I don't listen to the messages on the phone.
You'd think I was popular with all the calls I'm getting.  It's even worse than the "friends" on those internet "social" networks.  These people make no efforts to listen to me or read my opinions.  It's all technology.

The calls are from people who want to be Members of Knesset from the Likud.  Many years ago we signed up as members of the Likud.  I think that getting out of the deal is harder than leaving a Cathoic marriage, at least the type which existed in the days when they prayed in Latin and ate fish on Thursday or was it Friday.  The Likud is going to have Primaries, and since the polls predict lots of seats, all sorts of people have suddenly decided that they are loyal Likudniks and deserve to be in Knesset and make our laws etc.

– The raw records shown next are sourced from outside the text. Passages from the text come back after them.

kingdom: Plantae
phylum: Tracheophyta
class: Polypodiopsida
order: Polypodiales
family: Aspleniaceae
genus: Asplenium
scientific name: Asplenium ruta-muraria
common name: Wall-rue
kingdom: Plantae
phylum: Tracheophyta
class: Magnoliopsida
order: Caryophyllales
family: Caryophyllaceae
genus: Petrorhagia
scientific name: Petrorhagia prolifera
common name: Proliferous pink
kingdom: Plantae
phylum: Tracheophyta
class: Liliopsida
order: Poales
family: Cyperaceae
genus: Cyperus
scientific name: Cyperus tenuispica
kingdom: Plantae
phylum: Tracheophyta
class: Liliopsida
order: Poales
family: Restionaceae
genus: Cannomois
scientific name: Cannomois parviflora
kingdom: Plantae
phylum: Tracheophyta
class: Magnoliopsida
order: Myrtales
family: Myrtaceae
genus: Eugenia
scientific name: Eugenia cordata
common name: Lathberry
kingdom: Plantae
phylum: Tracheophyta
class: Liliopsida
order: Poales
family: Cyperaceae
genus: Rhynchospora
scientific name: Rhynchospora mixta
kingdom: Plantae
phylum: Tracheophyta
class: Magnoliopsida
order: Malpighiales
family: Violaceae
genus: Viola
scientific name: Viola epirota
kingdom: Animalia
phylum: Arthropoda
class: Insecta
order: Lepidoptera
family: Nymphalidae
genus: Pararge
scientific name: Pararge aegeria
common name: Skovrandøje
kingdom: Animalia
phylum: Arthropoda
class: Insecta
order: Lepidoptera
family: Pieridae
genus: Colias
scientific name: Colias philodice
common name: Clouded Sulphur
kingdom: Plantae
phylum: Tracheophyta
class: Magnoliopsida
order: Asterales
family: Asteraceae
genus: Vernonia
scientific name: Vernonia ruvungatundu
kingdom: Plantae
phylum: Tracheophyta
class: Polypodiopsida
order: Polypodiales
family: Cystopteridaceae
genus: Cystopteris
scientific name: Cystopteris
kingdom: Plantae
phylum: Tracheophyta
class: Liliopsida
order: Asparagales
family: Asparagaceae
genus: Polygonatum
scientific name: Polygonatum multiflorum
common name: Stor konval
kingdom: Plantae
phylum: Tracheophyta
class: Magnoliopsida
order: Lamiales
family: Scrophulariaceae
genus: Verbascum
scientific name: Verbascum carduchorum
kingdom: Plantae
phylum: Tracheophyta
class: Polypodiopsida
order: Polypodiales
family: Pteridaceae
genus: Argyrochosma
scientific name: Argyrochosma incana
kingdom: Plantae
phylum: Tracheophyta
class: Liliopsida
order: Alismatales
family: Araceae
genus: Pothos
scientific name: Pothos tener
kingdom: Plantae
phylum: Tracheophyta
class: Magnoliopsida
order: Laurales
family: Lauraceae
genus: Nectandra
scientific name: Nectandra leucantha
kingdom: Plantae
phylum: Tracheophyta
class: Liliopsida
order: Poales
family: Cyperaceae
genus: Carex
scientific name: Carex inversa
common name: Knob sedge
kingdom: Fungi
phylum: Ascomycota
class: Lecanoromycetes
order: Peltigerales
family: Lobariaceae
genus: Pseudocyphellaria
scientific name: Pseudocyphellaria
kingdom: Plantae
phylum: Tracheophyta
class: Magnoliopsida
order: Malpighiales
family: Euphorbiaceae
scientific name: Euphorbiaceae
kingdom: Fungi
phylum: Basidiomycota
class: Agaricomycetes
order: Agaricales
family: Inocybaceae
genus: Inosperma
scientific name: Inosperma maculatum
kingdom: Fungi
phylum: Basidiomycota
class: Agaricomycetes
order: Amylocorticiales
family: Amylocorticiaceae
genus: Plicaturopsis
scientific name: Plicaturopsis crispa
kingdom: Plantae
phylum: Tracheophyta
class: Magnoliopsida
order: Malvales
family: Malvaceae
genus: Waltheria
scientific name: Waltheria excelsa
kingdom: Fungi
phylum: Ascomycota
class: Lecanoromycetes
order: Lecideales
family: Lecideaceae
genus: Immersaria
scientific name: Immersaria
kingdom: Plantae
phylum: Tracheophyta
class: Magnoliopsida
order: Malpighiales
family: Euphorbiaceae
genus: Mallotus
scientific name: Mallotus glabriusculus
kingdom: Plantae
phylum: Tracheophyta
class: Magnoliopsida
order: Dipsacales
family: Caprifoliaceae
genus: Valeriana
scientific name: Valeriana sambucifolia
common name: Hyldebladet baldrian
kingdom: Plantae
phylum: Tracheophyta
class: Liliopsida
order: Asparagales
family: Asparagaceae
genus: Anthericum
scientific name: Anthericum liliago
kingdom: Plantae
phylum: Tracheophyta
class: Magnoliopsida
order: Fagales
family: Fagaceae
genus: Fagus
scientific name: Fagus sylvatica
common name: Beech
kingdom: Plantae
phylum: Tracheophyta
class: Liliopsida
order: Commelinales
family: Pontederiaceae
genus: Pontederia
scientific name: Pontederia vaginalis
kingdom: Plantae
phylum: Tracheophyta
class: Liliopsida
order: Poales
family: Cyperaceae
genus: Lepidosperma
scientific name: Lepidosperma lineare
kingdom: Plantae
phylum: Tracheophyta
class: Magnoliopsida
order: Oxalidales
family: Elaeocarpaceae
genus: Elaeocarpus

In the olden days, predating Likud, when it was Cherut or Gachal, not all Israelis had phones in their homes, and computers were those enormous things we read about.  The closest thing to a cellphone was the spy gadget, like the "shoe phone" in Get Smart.  So, in those days, we'd just go to the Cherut office in downtown Jerusalem and get a list to copy from a Lechi hero whom we trusted.  It told us whom to vote for.  Don't worry.  I didn't follow it religiously.  I first searched out the few female names on the actual list of wannabees and then crossed off the same number from the recommended.  And then I voted for the rest according to the special list. Since I hadn't the vaguest idea who all those people were, it made no difference to me.

Now things have  changed.  Some people are sending recommended lists via email.  Wannabees record messages which are sent via the telephone.  Also, now I know that I can't trust anybody.  It doesn't matter what they say now.  It doesn't matter what they promise.  And now I know more about them, and there are some I don't want to see in the Knesset.

I don't listen to the messages on the phone.  They're just ads, meaningless words.